The term came about a long time ago when "Country" people didn’t have access to electric saws or fancy equipment to process pork. The basic tools were butcher knives, hatchets, and the occasional clever. A lot of the meat they were processing was taken off the carcass whole and the parts that were left were cut with the tools they had. The “Country Rib” was the term given to a portion of meat at the end of the loin. In this area there are still a few rib bones after the traditional Spare and loin ribs are removed. This end of the loin is removed whole, bones intact, and then split into the country rib. What’s left is an almost rectangular piece of meat that can be cooked on all four sides.
The other cut of country style ribs isn’t a rib at all. In fact it comes from the butt portion of the shoulder. Meat cutters brought about this cut to make a little more money off the Boston Butt after it’s been trimmed. The first few inches of the butt are cut about 1” thick and this portion is split in half creating the shoulder cut country style rib. You may also see it called “Western Ribs” depending on where you live.

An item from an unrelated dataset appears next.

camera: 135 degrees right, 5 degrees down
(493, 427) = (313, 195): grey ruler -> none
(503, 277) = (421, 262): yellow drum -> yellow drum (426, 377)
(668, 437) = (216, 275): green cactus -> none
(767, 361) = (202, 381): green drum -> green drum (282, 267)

If the slices are left whole you’ll have pork steak. Both cuts make excellent BBQ as long as you know how to cook them.
Note: In competitive BBQ you are not allowed to turn in country style ribs since they are not considered true ribs, but don’t let that stop you from knowing how to cook them.  
 

Ingredients:
3-4 lbs. Country Style Ribs
Olive Oil, Vegetable Oil, or Peanut Oil
3/4 cup Apple Juice
1 cup Brown Sugar
1 stick melted Butter
1/3 cup Honey
Sea Salt
Course Black Pepper (Not to heavy)
Garlic Powder
Paprika
Red Pepper Ground (optional)


Directions:
Preheat your smoker to 250°.
Rub a light coat of oil over the ribs for a binder.

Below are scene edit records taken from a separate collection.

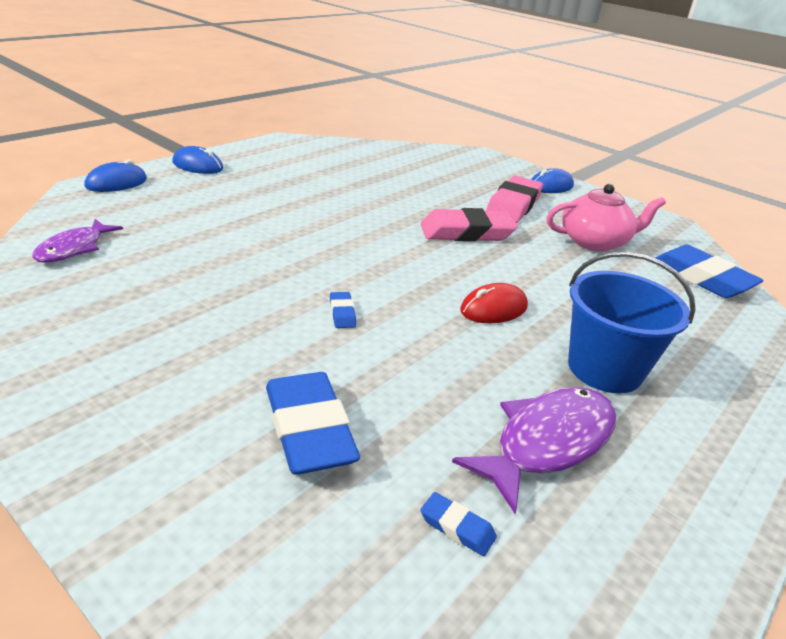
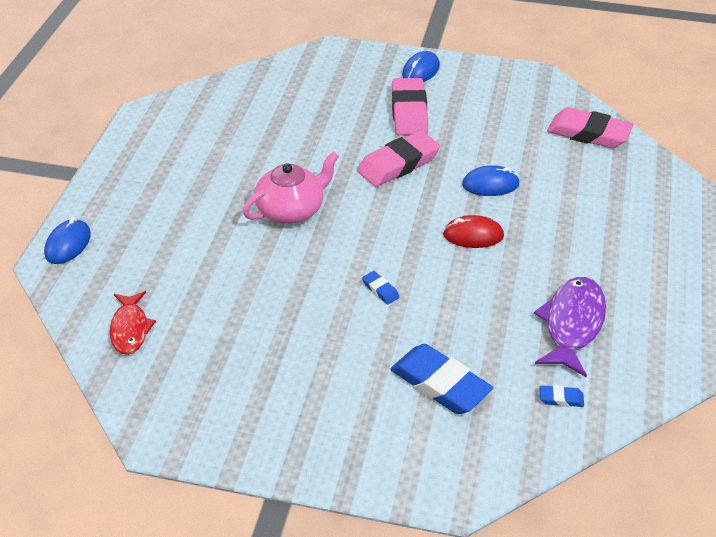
camera: 25 degrees left, 10 degrees up
(74, 248) = (130, 329): purple fish -> red fish
(198, 166) = (109, 188): blue mouse -> blue mouse (490, 184)
(493, 309) = (473, 235): red mouse -> red mouse turned 60 degrees clockwise
(595, 242) = (496, 128): pink teapot -> pink teapot (291, 210)
(604, 369) = (572, 253): blue bucket -> none
(702, 278) = (588, 133): blue eraser -> pink eraser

Sprinkle ribs liberally with Salt, Black Pepper, Garlic Powder, Paprika and Ground Red Pepper.
Cover ribs and let rest for at least one hour.
Place the ribs on a rack inside a deep pan. The ribs can also  be placed directly on a smoker rack if preferred.

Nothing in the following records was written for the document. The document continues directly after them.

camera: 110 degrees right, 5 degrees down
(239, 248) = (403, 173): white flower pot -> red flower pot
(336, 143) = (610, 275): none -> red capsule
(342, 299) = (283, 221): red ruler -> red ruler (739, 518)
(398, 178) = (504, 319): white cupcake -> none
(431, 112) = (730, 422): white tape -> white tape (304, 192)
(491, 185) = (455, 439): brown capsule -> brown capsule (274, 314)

Place the ribs in the smoker and smoke for 2 hours. You can check the internal temperature after about 1 1/2 hours.
When the ribs reach 150 degrees, that’s about all the smoke they need.
Remove the ribs from the smoker and place them in a deep pan. No Rack. (If smoked in a pan, remove the rack and discard any juice already in the pan.)
Increase the smoker temperature to 275°.
Mix the apple juice, brown sugar and melted butter together. If possible, heat the mixture in a microwave until hot.
Pour the mixture over the ribs and toss so they are all evenly coated.
Cover the pan with foil.
Place the covered ribs back in the smoker.
Continue to cook covered for approximately 1 to 1 1/2 hours.
When time is up, remove the pan from the smoker and take the ribs out.
Remove the braising liquid from the pan and discard.
Put the ribs back in the pan and gently toss the ribs along with the bbq sauce and honey.
Put the pan back in the smoker uncovered for about 20 minutes to allow the sauce to set up.
Remove the pan from the smoker, cover and place in a warm oven until ready to serve.